Numerous in vitro and in vivo studies have confirmed that approximately 80% of the axial load is transmitted along the ventral column of the human spine with improved resistance to higher axial loads and better biomechanical stability when ventral column stabilization is employed [1, 3, 4, 11]. A biomechanically challenging kyphotic posture may require 360° of correction which provides both ventral and dorsal column support to the degenerative sites. However, the disadvantages with ventral fixation occur when suboptimal bone quality is present, as is often the case with these patients. For both the ventral and dorsal surgical approaches used for kyphotic deformity correction, poor bone quality contributes to suboptimal screw purchase into the surrounding bone, compromising the long-term stability. Furthermore, a long strut graft across a corpectomy for ventral fixation provides a long lever arm with one strut of bone that does not conform to the native lordotic posture of the patient's cervical spine and has an increased risk to subsidence and dislodgment out of the site, resulting in a loss of the lordotic correction. Therefore, multisegmental ventral fixation, such as consecutive intervertebral fusion grafts supplemented with ventral plate fixation, provides multiple points of fixation for better load distribution across each fixation point along the cervical spine. Multiple interbody fusions with multiple screw fixation of the plate will provide better restoration and long-term stability of the lordotic posture, while also providing neural decompression (Figure 4). Mechanically, this configuration provides a three-point bend application of opposing forces to the compromised spinal segment(s) to provide improved maintenance of the lordotic posture and greater resistance to translational loads (arrows in Figure 4). Posterior fixation can also accompany segmental ventral fusions, provided the posterior fixation does not offload the interbody fusion grafts. Posterior fixation combined with ventral support can provide similar translational resistance and three-point bend stability for kyphotic correction.

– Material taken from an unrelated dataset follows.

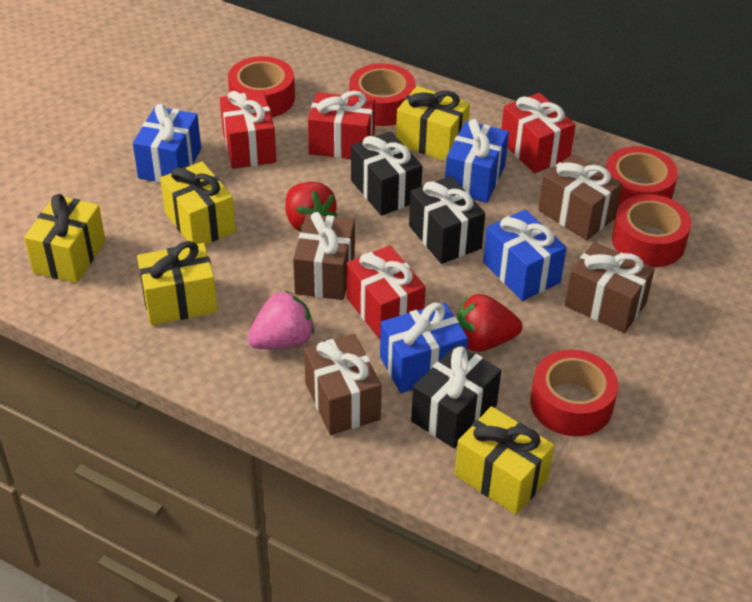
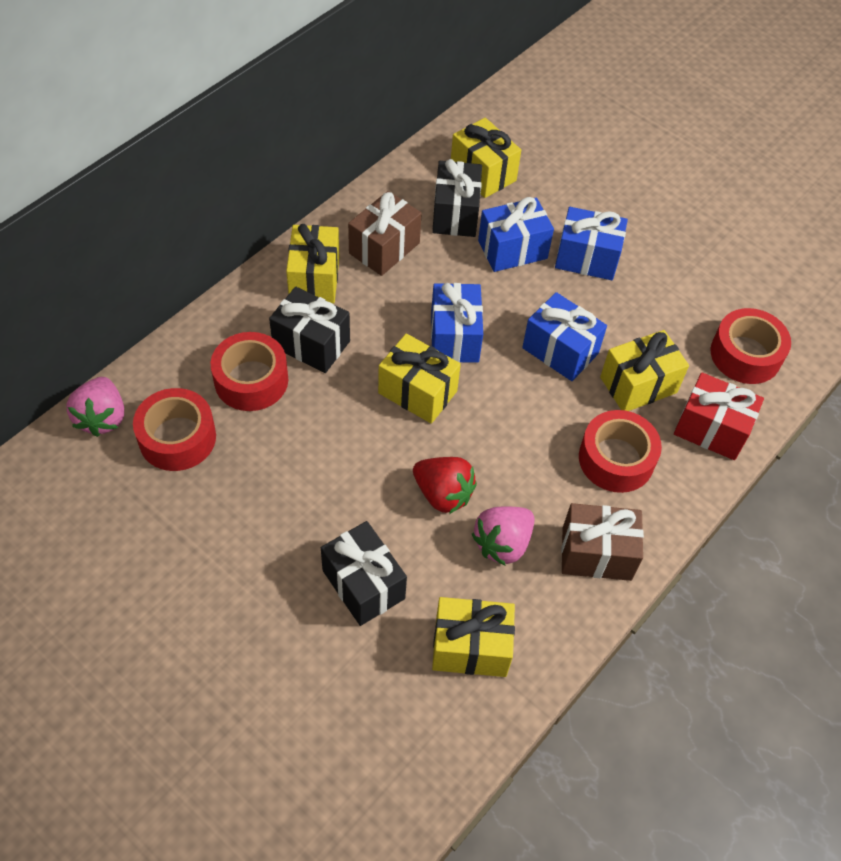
brown gift: 4 -> 2
pink strawberry: 1 -> 2
red gift: 4 -> 1
red strawberry: 2 -> 1
red tape: 5 -> 4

Fusion of the degenerative unstable spine is often a final alternative to alleviate a painful spinal segment. Ventral interbody fusion is incorporated in a fusion construct to maximize the axial load bearing capacity of the spine while limiting the pathologic motion across a spinal segment. In situations such as kyphotic deformity correction, multisegmental ventral interbody fusions can provide the necessary ventral column support incorporating multiple points of fixation to resist the demanding translational, rotational, and bending loads placed upon on the degenerative kyphotic cervical spine and will provide ample strength to maintain the restored lordotic posture. Ventral support using multiple interbody fusion grafts supplemented with dorsal fixation across each level will also provide similar mechanical attributes as that of ventral support, where both approaches towards kyphotic deformity will allow for better force distribution across many points of fixation, thus minimizing the risk of stress risers that can cause graft subsidence, expulsion, screw loosening, or loss of fixation. Biomechanically, these strategies will improve the restoration of the lordotic posture for long-term fixation and stability. By restoring the lordotic posture of the cervical spine, the load balance is restored, where 80% of the axial loads transmitted along the ventral column is aligned at the IAR of the spinal column, effectively, halting the progression of the kyphotic curvature. Segmental fixation results in reduced localized forces and stresses at each spinal level and across the instrumentation, with reduced stresses on each screw and across each graft site for improved long-term fixation.